Patra et al analyzed 200 patients presenting with hypokalemic periodic paralysis to
determine the cause of hypokalemia.[3] Gitelman syndrome was reported as the most important secondary cause of hypokalemia
paralysis found in 28% of the studied population. The lack of genetic studies to determine
Gitelman syndrome as the cause was a limitation, though no other cause could be determined
as per the clinical parameters. Gitelman syndrome occurs to loss of function mutation
of thiazide-specific sodium chloride channels in the distal convoluted tubules. Determining
the cause of hypokalemia is important as it helps in guiding the treatment. Chandramohan
et al in another study followed up patients of hypokalemic paresis to ascertain the
cause in tertiary care center in India.[4] They reported Gitelman syndrome as the second most common cause of hypokalemia in
these patients. Another interesting finding reported by them was that patients with
secondary causes of hypokalemia paresis had higher degree of renal potassium losses
and took longer to treat.
In [Figs. 1] and [2], we represent the algorithmic approach to evaluation of hypokalemia with simple
laboratory tests.[5]
Fig. 1 Evaluation of hypokalemia. TFT, thyroid function test.
Fig. 2 Evaluation of renal causes of hypokalemia. DKA, Diabetic Ketoacidosis; RTA, renal
tubular acidosis.
This case may be a rare case of hypokalemic paresis. Simple laboratory evaluation
can lead to a fairly acceptable diagnostic possibility for the patient even if all
tests are not feasible. Such detailed evaluation will help in long-term alleviation
of the symptoms and prevention of further such episodes. Due to nonavailability of
genetic profiling and renin angiotensin aldosterone system testing at our center,
we were unable to confirm a final diagnosis but did narrow down to two possibilities
by following the algorithmic approach detailed above. We must always have a high index
suspicion and should thoroughly evaluate patients coming to us with hypokalemia.
Conclusion
Patients presenting with hypokalemia should be evaluated for causes of hypokalemia.

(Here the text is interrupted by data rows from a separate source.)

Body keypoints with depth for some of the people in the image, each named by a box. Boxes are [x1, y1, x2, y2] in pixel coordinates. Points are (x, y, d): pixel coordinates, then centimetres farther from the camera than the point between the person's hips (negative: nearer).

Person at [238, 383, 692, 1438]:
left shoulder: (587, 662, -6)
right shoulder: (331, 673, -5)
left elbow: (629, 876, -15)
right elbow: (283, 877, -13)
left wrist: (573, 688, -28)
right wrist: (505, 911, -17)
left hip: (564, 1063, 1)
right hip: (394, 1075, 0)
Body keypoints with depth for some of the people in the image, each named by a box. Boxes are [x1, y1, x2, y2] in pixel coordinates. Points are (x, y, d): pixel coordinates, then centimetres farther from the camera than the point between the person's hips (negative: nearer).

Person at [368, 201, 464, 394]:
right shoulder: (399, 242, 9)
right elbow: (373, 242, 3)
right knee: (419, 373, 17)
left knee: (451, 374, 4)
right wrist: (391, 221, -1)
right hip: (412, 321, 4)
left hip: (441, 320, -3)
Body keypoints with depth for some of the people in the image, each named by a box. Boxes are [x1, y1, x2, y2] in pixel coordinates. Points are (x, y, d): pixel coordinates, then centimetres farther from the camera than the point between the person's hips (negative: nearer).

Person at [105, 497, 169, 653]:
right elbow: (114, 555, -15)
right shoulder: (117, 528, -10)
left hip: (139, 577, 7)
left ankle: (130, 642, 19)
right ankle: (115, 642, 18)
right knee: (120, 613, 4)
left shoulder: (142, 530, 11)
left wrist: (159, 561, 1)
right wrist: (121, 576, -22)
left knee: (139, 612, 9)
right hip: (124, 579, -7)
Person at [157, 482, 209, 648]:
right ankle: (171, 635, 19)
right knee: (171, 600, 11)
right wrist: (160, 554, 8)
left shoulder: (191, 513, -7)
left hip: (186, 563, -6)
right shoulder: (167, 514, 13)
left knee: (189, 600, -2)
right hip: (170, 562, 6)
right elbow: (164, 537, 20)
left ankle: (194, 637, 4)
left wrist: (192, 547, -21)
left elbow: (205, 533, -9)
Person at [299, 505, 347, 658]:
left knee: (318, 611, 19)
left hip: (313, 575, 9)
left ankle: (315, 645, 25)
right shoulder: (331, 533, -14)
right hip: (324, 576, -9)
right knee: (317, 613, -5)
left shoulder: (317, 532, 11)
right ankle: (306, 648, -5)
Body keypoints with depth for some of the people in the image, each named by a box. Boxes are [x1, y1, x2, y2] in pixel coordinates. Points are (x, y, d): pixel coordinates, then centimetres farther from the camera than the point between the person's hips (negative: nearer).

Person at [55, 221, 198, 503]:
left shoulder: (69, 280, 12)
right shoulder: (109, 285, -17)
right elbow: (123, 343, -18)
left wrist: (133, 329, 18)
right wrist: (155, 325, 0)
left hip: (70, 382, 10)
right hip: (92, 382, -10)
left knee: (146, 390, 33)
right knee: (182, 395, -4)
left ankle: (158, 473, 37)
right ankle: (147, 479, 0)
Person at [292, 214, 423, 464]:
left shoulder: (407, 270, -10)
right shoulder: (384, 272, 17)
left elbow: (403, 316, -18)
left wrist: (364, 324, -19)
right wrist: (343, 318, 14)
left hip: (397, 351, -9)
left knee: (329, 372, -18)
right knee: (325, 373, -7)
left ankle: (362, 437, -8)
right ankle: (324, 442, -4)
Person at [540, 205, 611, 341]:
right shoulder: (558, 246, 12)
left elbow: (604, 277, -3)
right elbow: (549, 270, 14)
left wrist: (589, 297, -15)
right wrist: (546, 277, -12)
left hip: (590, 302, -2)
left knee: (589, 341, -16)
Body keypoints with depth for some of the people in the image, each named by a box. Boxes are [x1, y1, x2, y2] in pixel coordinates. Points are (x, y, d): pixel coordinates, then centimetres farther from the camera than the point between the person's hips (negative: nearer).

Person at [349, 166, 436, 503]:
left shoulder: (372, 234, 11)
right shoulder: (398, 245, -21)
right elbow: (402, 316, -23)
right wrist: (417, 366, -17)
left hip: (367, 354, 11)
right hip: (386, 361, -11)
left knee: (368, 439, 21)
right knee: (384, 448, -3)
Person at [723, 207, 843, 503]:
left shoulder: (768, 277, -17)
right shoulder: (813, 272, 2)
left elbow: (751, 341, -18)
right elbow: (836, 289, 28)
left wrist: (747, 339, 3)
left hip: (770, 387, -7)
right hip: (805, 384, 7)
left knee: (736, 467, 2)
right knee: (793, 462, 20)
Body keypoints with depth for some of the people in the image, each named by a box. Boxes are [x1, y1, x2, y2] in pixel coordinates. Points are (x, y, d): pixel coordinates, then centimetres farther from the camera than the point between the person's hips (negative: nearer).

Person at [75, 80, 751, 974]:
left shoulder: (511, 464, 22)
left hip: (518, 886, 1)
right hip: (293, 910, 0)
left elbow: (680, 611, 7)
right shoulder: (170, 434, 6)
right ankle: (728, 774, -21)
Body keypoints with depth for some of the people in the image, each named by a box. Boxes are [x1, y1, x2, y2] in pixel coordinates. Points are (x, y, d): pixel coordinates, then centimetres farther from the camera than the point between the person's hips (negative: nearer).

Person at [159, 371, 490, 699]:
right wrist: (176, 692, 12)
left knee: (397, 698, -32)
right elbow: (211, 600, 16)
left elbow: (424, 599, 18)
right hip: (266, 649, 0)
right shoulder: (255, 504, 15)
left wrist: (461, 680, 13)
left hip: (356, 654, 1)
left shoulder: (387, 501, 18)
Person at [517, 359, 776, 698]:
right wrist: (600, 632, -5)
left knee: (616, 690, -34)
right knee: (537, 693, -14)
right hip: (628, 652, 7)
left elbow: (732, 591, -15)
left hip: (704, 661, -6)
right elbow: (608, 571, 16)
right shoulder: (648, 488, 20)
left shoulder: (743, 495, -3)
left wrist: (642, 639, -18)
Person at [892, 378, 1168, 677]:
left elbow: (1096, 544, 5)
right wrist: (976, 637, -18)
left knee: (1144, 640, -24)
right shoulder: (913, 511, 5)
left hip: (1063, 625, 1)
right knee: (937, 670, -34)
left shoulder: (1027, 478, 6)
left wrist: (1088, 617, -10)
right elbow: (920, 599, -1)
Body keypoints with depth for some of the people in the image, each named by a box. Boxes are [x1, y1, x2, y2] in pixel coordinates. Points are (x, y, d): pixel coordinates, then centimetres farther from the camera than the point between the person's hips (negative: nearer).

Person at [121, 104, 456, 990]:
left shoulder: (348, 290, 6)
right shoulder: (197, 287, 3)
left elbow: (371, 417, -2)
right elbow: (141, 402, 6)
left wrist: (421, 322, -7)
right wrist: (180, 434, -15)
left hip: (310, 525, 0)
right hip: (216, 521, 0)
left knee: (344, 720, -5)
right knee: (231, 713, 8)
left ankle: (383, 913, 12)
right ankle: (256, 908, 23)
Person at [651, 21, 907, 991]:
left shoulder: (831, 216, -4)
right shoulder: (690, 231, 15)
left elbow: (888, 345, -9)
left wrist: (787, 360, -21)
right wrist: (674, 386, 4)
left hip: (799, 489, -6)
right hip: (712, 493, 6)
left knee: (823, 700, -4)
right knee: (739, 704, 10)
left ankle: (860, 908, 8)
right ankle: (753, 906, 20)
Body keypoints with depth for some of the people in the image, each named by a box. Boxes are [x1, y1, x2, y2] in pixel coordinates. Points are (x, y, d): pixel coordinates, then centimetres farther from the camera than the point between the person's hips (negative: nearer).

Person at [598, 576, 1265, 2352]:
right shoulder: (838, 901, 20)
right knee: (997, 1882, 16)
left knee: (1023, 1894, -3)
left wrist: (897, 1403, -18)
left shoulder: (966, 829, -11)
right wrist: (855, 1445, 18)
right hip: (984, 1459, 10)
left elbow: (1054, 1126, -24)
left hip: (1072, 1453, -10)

Simple tests like urinary electrolytes, urinary creatinine, and urine osmolality can
be used to evaluate for secondary causes of hypokalemia. This can aid in establishing
unusual causes of hypokalemia, missing out on which can be life threatening for the
patient, who may end up developing life-threatening arrhythmia owing to recurring
episodes of hypokalemia.
Here, we propose a possibility of one of the rare causes of hypokalemia, a possibility
of Liddle-Gitelman overlap syndrome in a patient having features common to both. Further
case reports and genetic studies are required to throw light on such possibility.